Chimiothérapie pour les cancers du sein triple-négatifs localisés : vers de nouvelles voies thérapeutiques

Le cancer du sein triple-négatif est une maladie agressive avec généralement un mauvais pronostic. Les schémas optimaux de chimiothérapie adjuvante ne sont pas encore bien établis. Les recommandations actuelles proposent des combinaisons de traitement, généralement séquentielles, comportant des anthracyclines et des taxanes. Cependant, de nouvelles données orientent vers l’utilisation du carboplatine en situation néoadjuvante, ainsi que vers la prescription de capécitabine adjuvante chez les patientes qui ne sont pas en réponse complète histologique après la chimiothérapie néoadjuvante. De nouvelles molécules prometteuses sont en cours de développement, comme les inhibiteurs de PARP ou l’immunothérapie, qui pourraient améliorer la survie de sous-groupes de patientes spécifiques.

 

Abstract

Chemotherapy for early triple-negative breast cancers
Triple-negative breast cancer is considered as an aggressive disease and is associated with poor prognosis. Optimal adjuvant chemotherapy regimens have yet to be established. Current guidelines support the use of sequential combination that contains anthracyclines and taxanes. However, there is evidence for the use of neoadjuvant platinum-based chemotherapy, as well as adjuvant capecitabine in patients who do not achieve a pathologic complete response with neoadjuvant chemotherapy. Promising novel agents are under development, such as PARP inhibitors or immunotherapy, which may improve survival for specific subgroup of patients.

 

Introduction

Le cancer du sein dit « triple-négatif » (CSTN), qui correspond à 10-15 % de tous les cancers du sein, est associé à un mauvais pronostic (risque de rechute plus important que les cancers luminaux). Lorsque ces carcinomes sont diagnostiqués (absence d’expression en immunohistochimie (IHC) des récepteurs hormonaux et absence d’amplification du gène HER2/neu) avec une tumeur localisée, les indications de chimiothérapie adjuvante sont fréquentes. En effet, les principales recommandations internationales proposent de réaliser une chimiothérapie systémique dès lors que la taille tumorale est supérieure à 5 mm (1, 2). Cependant, la définition phénotypique (triple-négatif) regroupe plusieurs entités moléculaires, dont certaines sont à très faible risque de rechute métastatique. Les tumeurs similaires aux carcinomes des glandes salivaires (carcinomes sécrétoires juvéniles et carcinomes adénoïdes kystiques caractérisés par un gène de fusion MYB-NFIB (3)), ainsi que les carcinomes médullaires (entité anatomopathologique qui présente souvent de fortes infiltrations lymphocytaires (4)) sont généralement de bon pronostic et les indications de traitements systémiques sont alors discutables. Pour toutes les autres formes de CSTN, les indications de chimiothérapie adjuvante doivent être larges. Les schémas de chimiothérapie possibles sont discutés dans cet article.

______

Transcrivez fidèlement le passage du texte sur la chimiothérapie des cancers du sein triple-négatifs, de « Chimiothérapie pour les » à « de patientes spécifiques. ». Le matériel présenté plus bas ne joue aucun rôle ici.

______

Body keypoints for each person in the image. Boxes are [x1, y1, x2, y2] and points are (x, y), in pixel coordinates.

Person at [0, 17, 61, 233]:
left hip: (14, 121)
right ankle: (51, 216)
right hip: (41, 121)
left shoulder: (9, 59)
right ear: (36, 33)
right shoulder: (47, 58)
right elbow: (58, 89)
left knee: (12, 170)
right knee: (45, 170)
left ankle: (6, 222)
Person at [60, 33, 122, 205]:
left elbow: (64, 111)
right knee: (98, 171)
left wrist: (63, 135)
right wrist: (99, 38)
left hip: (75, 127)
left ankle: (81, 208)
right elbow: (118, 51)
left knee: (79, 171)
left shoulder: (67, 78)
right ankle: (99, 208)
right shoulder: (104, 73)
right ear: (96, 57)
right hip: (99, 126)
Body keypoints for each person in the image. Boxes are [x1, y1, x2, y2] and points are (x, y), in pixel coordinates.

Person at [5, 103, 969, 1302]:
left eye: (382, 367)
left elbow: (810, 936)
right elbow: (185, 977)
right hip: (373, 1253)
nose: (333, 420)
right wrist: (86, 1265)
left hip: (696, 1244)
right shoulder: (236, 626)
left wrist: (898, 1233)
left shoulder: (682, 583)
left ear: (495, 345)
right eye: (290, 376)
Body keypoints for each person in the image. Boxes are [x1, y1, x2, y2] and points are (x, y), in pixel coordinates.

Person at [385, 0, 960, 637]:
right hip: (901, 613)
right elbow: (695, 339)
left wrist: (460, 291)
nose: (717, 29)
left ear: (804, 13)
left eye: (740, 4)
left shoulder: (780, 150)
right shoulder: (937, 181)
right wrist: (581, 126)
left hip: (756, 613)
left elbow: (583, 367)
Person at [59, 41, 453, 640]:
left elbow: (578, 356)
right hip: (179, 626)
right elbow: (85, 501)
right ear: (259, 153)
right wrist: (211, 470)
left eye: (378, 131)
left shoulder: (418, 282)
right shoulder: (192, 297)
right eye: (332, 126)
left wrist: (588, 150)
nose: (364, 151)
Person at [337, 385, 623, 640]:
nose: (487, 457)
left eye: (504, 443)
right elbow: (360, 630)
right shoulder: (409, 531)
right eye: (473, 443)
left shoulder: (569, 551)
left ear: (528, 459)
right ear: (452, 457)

______

CORRIGÉ.
Chimiothérapie pour les cancers du sein triple-négatifs localisés : vers de nouvelles voies thérapeutiques

Le cancer du sein triple-négatif est une maladie agressive avec généralement un mauvais pronostic. Les schémas optimaux de chimiothérapie adjuvante ne sont pas encore bien établis. Les recommandations actuelles proposent des combinaisons de traitement, généralement séquentielles, comportant des anthracyclines et des taxanes. Cependant, de nouvelles données orientent vers l’utilisation du carboplatine en situation néoadjuvante, ainsi que vers la prescription de capécitabine adjuvante chez les patientes qui ne sont pas en réponse complète histologique après la chimiothérapie néoadjuvante. De nouvelles molécules prometteuses sont en cours de développement, comme les inhibiteurs de PARP ou l’immunothérapie, qui pourraient améliorer la survie de sous-groupes de patientes spécifiques.